We had just completed our week of making television shows and were waiting around the lodge for our flight back to Anchorage. During the week, we’d been treated to the best fishing Alaska has to offer. Each day we’d fly to a remote stream and fish in waters described in colorful brochures designed to attract anglers from around the world.
Some say, “There are two Alaskas to fish—the one residents go to to wet their lines, and the one visitor anglers see.” We had been fishing with visitors and filming their adventures for a worldwide television audience. We’d done it all: kings, chum, reds, pinks, rainbows, pike, grayling, and Dolly Varden.
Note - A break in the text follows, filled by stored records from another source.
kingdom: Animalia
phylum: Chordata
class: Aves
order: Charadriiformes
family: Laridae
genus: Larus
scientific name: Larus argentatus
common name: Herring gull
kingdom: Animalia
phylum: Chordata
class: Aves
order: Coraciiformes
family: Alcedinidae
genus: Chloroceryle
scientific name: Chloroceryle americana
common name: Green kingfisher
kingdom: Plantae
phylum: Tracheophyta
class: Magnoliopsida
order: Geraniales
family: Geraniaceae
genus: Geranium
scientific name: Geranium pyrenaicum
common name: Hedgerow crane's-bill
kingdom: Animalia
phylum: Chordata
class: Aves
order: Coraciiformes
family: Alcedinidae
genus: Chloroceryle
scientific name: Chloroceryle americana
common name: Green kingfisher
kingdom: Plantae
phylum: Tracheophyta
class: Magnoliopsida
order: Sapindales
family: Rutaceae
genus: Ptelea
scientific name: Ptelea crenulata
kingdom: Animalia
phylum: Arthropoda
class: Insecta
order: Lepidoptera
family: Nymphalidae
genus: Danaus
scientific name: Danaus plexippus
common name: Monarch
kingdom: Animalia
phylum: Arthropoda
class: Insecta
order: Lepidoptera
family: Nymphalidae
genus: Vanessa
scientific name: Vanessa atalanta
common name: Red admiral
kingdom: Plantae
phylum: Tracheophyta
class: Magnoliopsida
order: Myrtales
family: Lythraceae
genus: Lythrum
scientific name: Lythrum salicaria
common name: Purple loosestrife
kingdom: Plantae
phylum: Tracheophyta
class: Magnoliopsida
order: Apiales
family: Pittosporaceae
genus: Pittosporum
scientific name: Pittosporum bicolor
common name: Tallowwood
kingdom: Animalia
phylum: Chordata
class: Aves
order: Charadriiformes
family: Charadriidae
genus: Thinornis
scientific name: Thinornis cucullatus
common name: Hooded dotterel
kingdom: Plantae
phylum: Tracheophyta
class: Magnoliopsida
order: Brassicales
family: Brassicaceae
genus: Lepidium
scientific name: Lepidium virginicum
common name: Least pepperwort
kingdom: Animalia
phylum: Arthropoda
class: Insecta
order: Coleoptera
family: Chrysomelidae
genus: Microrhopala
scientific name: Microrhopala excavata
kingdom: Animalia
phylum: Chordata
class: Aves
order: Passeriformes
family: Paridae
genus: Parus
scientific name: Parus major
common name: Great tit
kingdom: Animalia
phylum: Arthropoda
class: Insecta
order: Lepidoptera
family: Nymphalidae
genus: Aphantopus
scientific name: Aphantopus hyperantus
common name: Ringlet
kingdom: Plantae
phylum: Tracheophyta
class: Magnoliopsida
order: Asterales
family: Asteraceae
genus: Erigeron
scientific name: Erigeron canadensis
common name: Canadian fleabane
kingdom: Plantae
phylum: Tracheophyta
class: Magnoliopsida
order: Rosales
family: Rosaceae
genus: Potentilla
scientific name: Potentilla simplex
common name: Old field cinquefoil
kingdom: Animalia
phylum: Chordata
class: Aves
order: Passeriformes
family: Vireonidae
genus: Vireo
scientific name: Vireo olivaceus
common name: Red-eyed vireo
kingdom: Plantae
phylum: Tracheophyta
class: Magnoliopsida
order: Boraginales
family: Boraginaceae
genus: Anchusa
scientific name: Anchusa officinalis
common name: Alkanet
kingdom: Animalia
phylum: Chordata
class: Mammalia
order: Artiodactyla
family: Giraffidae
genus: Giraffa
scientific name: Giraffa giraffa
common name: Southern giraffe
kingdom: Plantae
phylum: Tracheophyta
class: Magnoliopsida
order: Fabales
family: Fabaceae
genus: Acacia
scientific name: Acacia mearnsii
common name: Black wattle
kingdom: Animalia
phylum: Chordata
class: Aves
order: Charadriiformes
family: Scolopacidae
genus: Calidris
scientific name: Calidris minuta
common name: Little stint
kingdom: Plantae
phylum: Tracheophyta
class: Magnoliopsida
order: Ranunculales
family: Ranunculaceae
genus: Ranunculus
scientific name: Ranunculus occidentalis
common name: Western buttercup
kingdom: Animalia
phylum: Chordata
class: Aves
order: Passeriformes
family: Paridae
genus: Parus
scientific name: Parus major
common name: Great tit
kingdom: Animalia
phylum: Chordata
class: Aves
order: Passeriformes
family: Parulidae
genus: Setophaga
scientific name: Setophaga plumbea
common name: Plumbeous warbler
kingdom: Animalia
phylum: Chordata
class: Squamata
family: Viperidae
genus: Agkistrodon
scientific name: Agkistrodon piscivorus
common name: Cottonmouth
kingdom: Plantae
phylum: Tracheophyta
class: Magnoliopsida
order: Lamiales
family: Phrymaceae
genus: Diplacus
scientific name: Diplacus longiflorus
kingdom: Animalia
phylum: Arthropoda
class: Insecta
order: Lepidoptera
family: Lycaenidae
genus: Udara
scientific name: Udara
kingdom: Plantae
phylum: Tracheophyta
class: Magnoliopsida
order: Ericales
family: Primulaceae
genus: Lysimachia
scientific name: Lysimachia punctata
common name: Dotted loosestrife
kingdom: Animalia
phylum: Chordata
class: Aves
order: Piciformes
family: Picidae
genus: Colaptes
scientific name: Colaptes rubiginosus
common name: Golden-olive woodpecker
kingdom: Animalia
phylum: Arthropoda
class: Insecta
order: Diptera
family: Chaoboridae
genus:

As part of the fishing experience, we’d been flown to the “Coast” and seen beluga whales by the hundreds. Our pilot-guide had taken us to an extinct volcano, where we landed on the volcano’s lake and stepped into the ancient past as we walked on an island in the lake’s middle. The rocky island appeared sterile—free from all life, not even evidence of seagull’s almost always present.
As we waited for our winged ride to Anchorage, we discussed our recent Alaska adventures and the fun of filming fish on every cast. As the conversation advanced, a thought was expressed something like this: If you have to catch fish to have a good time, you went fishing for the wrong reasons.
About that time, someone asked why we hadn’t been to the area’s waterfall and filmed and fished in the pool below the falls. No one had mentioned the falls until now. We didn’t know anything about them. Upon inquiry, we discovered that an hour-long hike would take us to the falls. Since our airplane was tardy and not expected for three hours, we decided to hike to the falls, fish for an hour, and hike back in time to catch the plane.
The hike to the falls was more like a run, and without movie paraphernalia, an angler in good shape may be able to make it in an hour. Our hour hike stretched into an hour and 25 minutes, leaving us only 10 minutes to film and fish. While the film crew set up their filming gear, I set up my fishing rod. We were both ready at about the same time.
I hooked a small grayling who wanted to be a movie star on the first and only cast. I brought the fish to hand, and we filmed the action with the waterfall as a roaring backdrop. Our setup, film, cast, land, release process took 10 minutes, and we folded up our gear and retraced our hike to the airport. Unfortunately, we only had enough time to make one cast, and catch one fish.
Now when you see Alaska Outdoors on television, you’ll notice in the opening scenes a four-second clip of me fishing in front of a waterfall, catching a small grayling. At the end of one of the half-hour programs, you’ll hear the announcer say, “There’s just time for one last cast.” Then you are witness to the landing and release of a small grayling. There’s a roaring waterfall behind me and soft music playing in the background.
As the scene closes, you’ll hear me repeat, what has become almost an Alaska Outdoors motto, which I learned on the runway waiting for an airplane, “If you have to catch fish to have a good time, you went fishing for the wrong reasons.”